Document structure recognition data:
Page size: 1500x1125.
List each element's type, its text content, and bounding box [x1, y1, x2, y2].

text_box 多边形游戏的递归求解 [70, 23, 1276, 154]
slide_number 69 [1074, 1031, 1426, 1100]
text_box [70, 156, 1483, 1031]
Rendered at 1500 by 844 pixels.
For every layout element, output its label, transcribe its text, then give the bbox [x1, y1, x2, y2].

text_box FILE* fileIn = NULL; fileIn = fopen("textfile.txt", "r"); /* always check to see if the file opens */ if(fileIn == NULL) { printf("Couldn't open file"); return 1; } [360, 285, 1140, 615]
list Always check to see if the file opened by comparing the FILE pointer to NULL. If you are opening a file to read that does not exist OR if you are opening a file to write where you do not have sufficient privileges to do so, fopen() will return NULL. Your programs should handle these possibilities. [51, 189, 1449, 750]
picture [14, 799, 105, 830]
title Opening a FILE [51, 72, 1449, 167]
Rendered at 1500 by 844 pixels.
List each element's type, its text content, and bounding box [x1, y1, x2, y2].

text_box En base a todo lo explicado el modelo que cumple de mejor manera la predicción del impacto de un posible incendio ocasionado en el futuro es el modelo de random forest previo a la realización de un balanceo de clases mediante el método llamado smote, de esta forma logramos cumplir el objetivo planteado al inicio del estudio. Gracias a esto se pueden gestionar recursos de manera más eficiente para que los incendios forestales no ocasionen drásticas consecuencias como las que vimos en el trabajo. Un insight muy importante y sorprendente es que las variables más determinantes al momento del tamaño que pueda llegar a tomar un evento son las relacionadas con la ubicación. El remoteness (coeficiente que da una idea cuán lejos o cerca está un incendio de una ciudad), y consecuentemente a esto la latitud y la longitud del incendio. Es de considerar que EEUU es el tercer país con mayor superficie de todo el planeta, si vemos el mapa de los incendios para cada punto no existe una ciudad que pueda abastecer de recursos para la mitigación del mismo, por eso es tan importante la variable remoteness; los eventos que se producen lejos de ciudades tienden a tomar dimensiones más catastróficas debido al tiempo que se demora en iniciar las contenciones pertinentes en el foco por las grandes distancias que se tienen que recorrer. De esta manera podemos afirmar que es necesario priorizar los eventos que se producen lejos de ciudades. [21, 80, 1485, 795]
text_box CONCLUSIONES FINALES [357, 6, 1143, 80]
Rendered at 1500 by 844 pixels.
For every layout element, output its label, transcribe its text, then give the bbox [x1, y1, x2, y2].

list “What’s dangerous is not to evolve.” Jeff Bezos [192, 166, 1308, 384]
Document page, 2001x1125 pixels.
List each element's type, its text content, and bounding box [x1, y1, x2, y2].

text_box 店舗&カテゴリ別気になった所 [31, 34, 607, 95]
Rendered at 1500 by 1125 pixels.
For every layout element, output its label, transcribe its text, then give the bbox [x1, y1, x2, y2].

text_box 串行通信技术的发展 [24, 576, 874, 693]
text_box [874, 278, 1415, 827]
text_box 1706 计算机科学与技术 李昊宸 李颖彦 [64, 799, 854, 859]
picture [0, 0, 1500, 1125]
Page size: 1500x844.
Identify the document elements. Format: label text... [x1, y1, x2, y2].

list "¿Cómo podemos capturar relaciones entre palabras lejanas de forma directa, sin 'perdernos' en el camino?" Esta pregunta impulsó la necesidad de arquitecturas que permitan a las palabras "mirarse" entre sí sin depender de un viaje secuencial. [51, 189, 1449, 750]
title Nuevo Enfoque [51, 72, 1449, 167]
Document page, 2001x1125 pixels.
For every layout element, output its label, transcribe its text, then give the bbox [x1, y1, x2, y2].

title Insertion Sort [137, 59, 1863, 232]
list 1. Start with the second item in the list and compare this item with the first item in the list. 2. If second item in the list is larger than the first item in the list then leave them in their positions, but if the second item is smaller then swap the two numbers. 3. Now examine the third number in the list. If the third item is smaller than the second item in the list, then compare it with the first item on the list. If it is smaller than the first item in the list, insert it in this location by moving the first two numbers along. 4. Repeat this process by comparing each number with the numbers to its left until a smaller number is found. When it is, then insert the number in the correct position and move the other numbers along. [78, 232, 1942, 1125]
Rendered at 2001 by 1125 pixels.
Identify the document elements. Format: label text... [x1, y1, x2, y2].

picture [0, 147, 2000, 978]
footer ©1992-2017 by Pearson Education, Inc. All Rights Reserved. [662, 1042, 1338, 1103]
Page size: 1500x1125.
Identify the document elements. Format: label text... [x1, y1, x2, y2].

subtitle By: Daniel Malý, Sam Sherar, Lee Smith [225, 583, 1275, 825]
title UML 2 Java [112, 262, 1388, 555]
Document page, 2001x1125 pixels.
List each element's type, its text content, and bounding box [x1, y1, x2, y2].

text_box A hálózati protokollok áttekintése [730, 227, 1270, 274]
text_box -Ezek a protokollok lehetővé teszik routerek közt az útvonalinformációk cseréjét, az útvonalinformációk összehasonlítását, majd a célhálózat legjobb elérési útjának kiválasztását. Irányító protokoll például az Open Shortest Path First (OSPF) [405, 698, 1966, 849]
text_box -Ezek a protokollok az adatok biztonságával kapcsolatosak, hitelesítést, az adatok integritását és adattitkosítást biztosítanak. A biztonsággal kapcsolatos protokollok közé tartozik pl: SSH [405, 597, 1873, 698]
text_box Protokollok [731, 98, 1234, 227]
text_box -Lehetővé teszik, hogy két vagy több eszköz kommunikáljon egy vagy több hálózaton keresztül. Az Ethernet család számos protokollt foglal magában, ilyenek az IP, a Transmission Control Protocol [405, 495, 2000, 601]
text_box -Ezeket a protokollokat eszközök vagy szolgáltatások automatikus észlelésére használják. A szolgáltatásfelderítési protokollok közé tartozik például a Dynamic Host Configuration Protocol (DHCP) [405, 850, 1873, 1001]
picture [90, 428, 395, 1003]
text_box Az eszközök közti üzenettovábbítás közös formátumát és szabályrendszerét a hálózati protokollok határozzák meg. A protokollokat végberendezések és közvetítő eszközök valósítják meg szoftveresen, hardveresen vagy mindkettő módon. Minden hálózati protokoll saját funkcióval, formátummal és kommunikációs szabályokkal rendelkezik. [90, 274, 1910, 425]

- HOW TO COMPLETE THIS TASK: Please output the records shown above, with every character intact.

- ANSWER TO THIS PROBLEM:
Page size: 1500x1125.
List each element's type, its text content, and bounding box [x1, y1, x2, y2].

text_box 多边形游戏的递归求解 [70, 23, 1276, 154]
slide_number 69 [1074, 1031, 1426, 1100]
text_box [70, 156, 1483, 1031]
Rendered at 1500 by 844 pixels.
For every layout element, output its label, transcribe its text, then give the bbox [x1, y1, x2, y2].

text_box FILE* fileIn = NULL; fileIn = fopen("textfile.txt", "r"); /* always check to see if the file opens */ if(fileIn == NULL) { printf("Couldn't open file"); return 1; } [360, 285, 1140, 615]
list Always check to see if the file opened by comparing the FILE pointer to NULL. If you are opening a file to read that does not exist OR if you are opening a file to write where you do not have sufficient privileges to do so, fopen() will return NULL. Your programs should handle these possibilities. [51, 189, 1449, 750]
picture [14, 799, 105, 830]
title Opening a FILE [51, 72, 1449, 167]
Rendered at 1500 by 844 pixels.
List each element's type, its text content, and bounding box [x1, y1, x2, y2].

text_box En base a todo lo explicado el modelo que cumple de mejor manera la predicción del impacto de un posible incendio ocasionado en el futuro es el modelo de random forest previo a la realización de un balanceo de clases mediante el método llamado smote, de esta forma logramos cumplir el objetivo planteado al inicio del estudio. Gracias a esto se pueden gestionar recursos de manera más eficiente para que los incendios forestales no ocasionen drásticas consecuencias como las que vimos en el trabajo. Un insight muy importante y sorprendente es que las variables más determinantes al momento del tamaño que pueda llegar a tomar un evento son las relacionadas con la ubicación. El remoteness (coeficiente que da una idea cuán lejos o cerca está un incendio de una ciudad), y consecuentemente a esto la latitud y la longitud del incendio. Es de considerar que EEUU es el tercer país con mayor superficie de todo el planeta, si vemos el mapa de los incendios para cada punto no existe una ciudad que pueda abastecer de recursos para la mitigación del mismo, por eso es tan importante la variable remoteness; los eventos que se producen lejos de ciudades tienden a tomar dimensiones más catastróficas debido al tiempo que se demora en iniciar las contenciones pertinentes en el foco por las grandes distancias que se tienen que recorrer. De esta manera podemos afirmar que es necesario priorizar los eventos que se producen lejos de ciudades. [21, 80, 1485, 795]
text_box CONCLUSIONES FINALES [357, 6, 1143, 80]
Rendered at 1500 by 844 pixels.
For every layout element, output its label, transcribe its text, then give the bbox [x1, y1, x2, y2].

list “What’s dangerous is not to evolve.” Jeff Bezos [192, 166, 1308, 384]
Document page, 2001x1125 pixels.
List each element's type, its text content, and bounding box [x1, y1, x2, y2].

text_box 店舗&カテゴリ別気になった所 [31, 34, 607, 95]
Rendered at 1500 by 1125 pixels.
For every layout element, output its label, transcribe its text, then give the bbox [x1, y1, x2, y2].

text_box 串行通信技术的发展 [24, 576, 874, 693]
text_box [874, 278, 1415, 827]
text_box 1706 计算机科学与技术 李昊宸 李颖彦 [64, 799, 854, 859]
picture [0, 0, 1500, 1125]
Page size: 1500x844.
Identify the document elements. Format: label text... [x1, y1, x2, y2].

list "¿Cómo podemos capturar relaciones entre palabras lejanas de forma directa, sin 'perdernos' en el camino?" Esta pregunta impulsó la necesidad de arquitecturas que permitan a las palabras "mirarse" entre sí sin depender de un viaje secuencial. [51, 189, 1449, 750]
title Nuevo Enfoque [51, 72, 1449, 167]
Document page, 2001x1125 pixels.
For every layout element, output its label, transcribe its text, then give the bbox [x1, y1, x2, y2].

title Insertion Sort [137, 59, 1863, 232]
list 1. Start with the second item in the list and compare this item with the first item in the list. 2. If second item in the list is larger than the first item in the list then leave them in their positions, but if the second item is smaller then swap the two numbers. 3. Now examine the third number in the list. If the third item is smaller than the second item in the list, then compare it with the first item on the list. If it is smaller than the first item in the list, insert it in this location by moving the first two numbers along. 4. Repeat this process by comparing each number with the numbers to its left until a smaller number is found. When it is, then insert the number in the correct position and move the other numbers along. [78, 232, 1942, 1125]
Rendered at 2001 by 1125 pixels.
Identify the document elements. Format: label text... [x1, y1, x2, y2].

picture [0, 147, 2000, 978]
footer ©1992-2017 by Pearson Education, Inc. All Rights Reserved. [662, 1042, 1338, 1103]
Page size: 1500x1125.
Identify the document elements. Format: label text... [x1, y1, x2, y2].

subtitle By: Daniel Malý, Sam Sherar, Lee Smith [225, 583, 1275, 825]
title UML 2 Java [112, 262, 1388, 555]
Document page, 2001x1125 pixels.
List each element's type, its text content, and bounding box [x1, y1, x2, y2].

text_box A hálózati protokollok áttekintése [730, 227, 1270, 274]
text_box -Ezek a protokollok lehetővé teszik routerek közt az útvonalinformációk cseréjét, az útvonalinformációk összehasonlítását, majd a célhálózat legjobb elérési útjának kiválasztását. Irányító protokoll például az Open Shortest Path First (OSPF) [405, 698, 1966, 849]
text_box -Ezek a protokollok az adatok biztonságával kapcsolatosak, hitelesítést, az adatok integritását és adattitkosítást biztosítanak. A biztonsággal kapcsolatos protokollok közé tartozik pl: SSH [405, 597, 1873, 698]
text_box Protokollok [731, 98, 1234, 227]
text_box -Lehetővé teszik, hogy két vagy több eszköz kommunikáljon egy vagy több hálózaton keresztül. Az Ethernet család számos protokollt foglal magában, ilyenek az IP, a Transmission Control Protocol [405, 495, 2000, 601]
text_box -Ezeket a protokollokat eszközök vagy szolgáltatások automatikus észlelésére használják. A szolgáltatásfelderítési protokollok közé tartozik például a Dynamic Host Configuration Protocol (DHCP) [405, 850, 1873, 1001]
picture [90, 428, 395, 1003]
text_box Az eszközök közti üzenettovábbítás közös formátumát és szabályrendszerét a hálózati protokollok határozzák meg. A protokollokat végberendezések és közvetítő eszközök valósítják meg szoftveresen, hardveresen vagy mindkettő módon. Minden hálózati protokoll saját funkcióval, formátummal és kommunikációs szabályokkal rendelkezik. [90, 274, 1910, 425]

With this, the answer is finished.